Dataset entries
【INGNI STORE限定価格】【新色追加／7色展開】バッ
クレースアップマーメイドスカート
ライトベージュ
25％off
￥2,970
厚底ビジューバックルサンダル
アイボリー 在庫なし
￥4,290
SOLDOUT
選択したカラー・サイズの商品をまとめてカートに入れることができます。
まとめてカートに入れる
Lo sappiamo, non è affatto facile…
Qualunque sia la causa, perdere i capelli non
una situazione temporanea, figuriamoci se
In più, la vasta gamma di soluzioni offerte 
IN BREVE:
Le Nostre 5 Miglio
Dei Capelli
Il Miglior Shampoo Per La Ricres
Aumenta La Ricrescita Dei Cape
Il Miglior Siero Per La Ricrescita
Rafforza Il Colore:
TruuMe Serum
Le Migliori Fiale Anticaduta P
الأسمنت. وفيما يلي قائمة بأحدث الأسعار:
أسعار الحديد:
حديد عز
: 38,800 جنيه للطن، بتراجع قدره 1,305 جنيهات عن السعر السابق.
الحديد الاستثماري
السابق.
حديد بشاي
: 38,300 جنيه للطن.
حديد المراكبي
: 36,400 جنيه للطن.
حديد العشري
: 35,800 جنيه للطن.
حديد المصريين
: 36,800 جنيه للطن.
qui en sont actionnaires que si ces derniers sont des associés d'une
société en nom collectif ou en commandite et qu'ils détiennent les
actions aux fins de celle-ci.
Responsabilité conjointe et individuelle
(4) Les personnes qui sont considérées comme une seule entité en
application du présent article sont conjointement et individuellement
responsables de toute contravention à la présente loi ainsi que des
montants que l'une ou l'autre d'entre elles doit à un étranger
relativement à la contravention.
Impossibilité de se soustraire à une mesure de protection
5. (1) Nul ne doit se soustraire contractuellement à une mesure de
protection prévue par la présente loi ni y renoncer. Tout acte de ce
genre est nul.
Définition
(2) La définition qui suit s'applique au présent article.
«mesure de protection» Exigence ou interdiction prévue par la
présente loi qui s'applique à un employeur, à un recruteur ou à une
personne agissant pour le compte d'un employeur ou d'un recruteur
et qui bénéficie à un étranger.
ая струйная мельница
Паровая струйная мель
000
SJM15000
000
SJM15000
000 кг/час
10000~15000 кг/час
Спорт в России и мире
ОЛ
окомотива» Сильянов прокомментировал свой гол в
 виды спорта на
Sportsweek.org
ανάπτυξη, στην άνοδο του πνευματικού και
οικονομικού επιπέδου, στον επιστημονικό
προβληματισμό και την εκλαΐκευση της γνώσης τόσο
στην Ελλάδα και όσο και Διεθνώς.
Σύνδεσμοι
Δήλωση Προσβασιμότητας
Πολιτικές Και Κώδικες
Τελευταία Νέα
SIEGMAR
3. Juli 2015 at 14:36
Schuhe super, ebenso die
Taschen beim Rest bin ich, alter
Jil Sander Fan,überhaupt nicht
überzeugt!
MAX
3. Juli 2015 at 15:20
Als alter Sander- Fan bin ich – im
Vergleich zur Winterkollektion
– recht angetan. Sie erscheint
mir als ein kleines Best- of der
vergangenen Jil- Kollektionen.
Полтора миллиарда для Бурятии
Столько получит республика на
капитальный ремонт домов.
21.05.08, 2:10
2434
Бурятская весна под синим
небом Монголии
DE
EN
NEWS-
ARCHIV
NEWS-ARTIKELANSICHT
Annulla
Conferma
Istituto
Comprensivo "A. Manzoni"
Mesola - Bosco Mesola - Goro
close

■ **Task to complete**
All lines above that contain the word "جنيه" are to be copied.

■ **Written solution**
: 38,800 جنيه للطن، بتراجع قدره 1,305 جنيهات عن السعر السابق.
: 38,300 جنيه للطن.
: 36,400 جنيه للطن.
: 35,800 جنيه للطن.
: 36,800 جنيه للطن.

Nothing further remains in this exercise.